* **SET EXERCISE**
Please answer these questions from the softball text below:
(a) Which position did the narrator play?
(b) What had the narrator read in the library?
(c) What did the narrator's mother say would happen in foul territory?

* **TEXT PROVIDED**

And I played first base. I wasn't a natural athlete. But I made all the normal plays, took walks, hit singles, played smart. I had read every baseball book in the library and knew about strategy.

And I lost our game.

As much as I love softball it has not always been a field of valor and distinction for me. My first recollection of "the national pastime" was watching my father play a game. I was a little bored and more interested in the actual field itself. It had rained some time before and the mud had dried in such a way that it had cracked in wildly odd ways. I begged my mother to let me leave the bleachers and play in the mud in foul territory. She insisted I'd get hit in the head with ball. I insisted I wouldn't and my will prevailed. Naturally, I was immediately hit in the head with a foul ball. I suspected, vaguely, that my mother was godlike and had made the ball hit me.

* **MATERIAL PROVIDED**
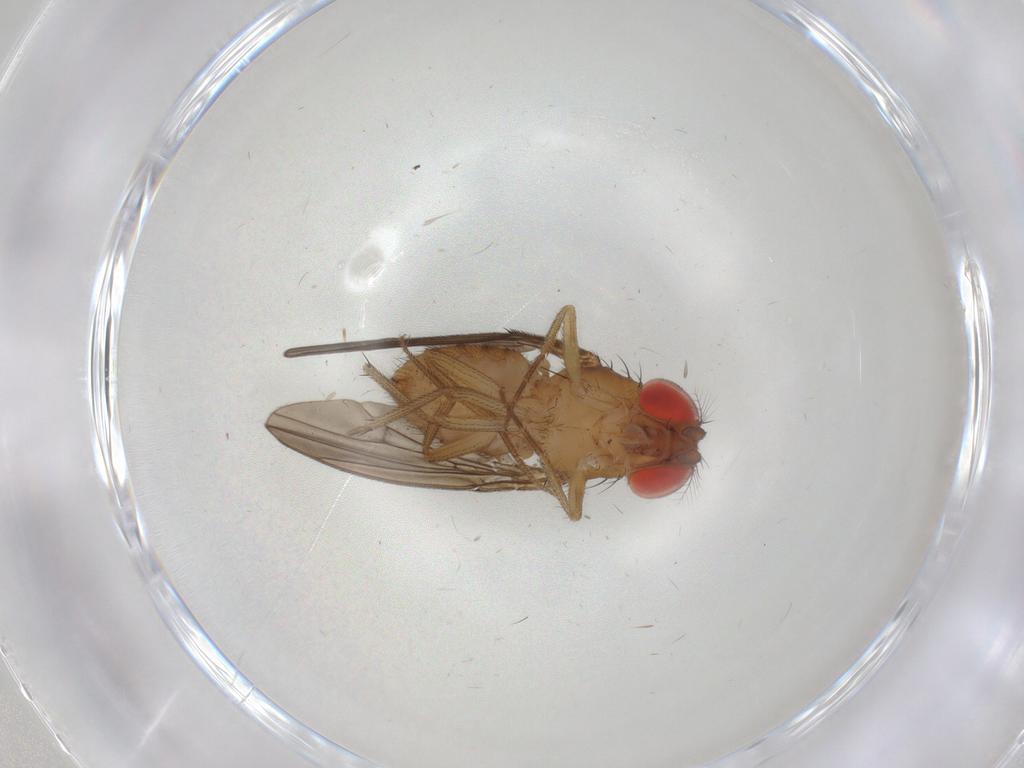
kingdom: Animalia
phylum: Arthropoda
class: Insecta
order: Diptera
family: Drosophilidae
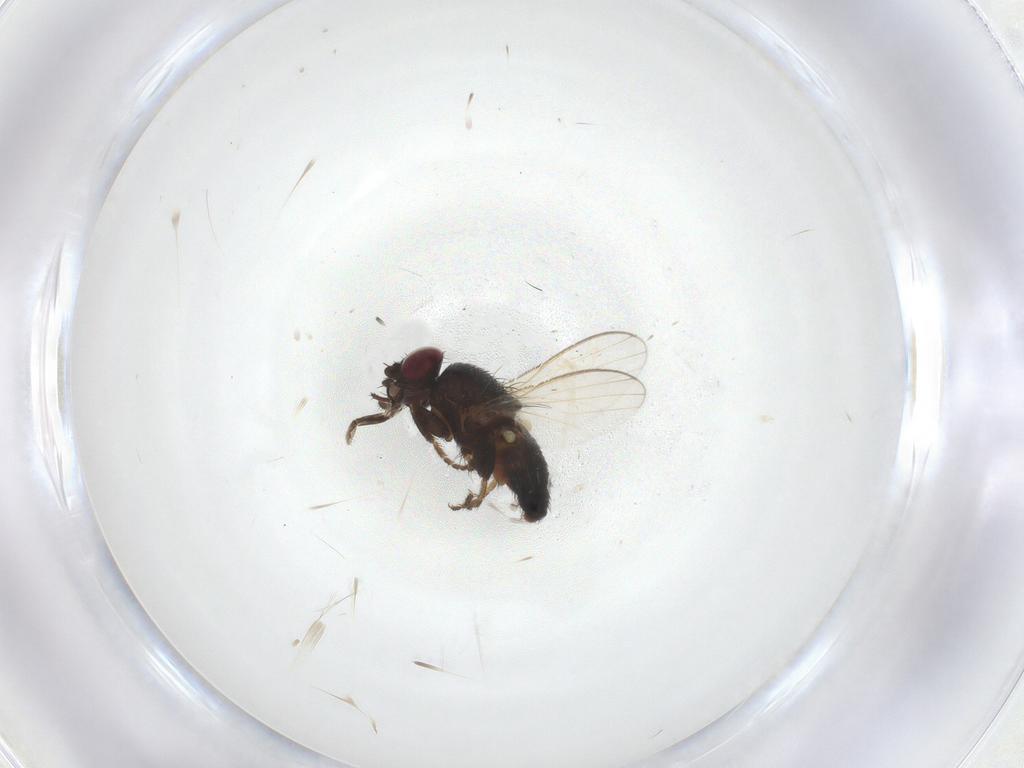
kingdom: Animalia
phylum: Arthropoda
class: Insecta
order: Diptera
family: Milichiidae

* **SOLUTION TO THE PROBLEM**
(a) First base.
(b) Every baseball book in the library.
(c) The narrator would get hit in the head with a ball.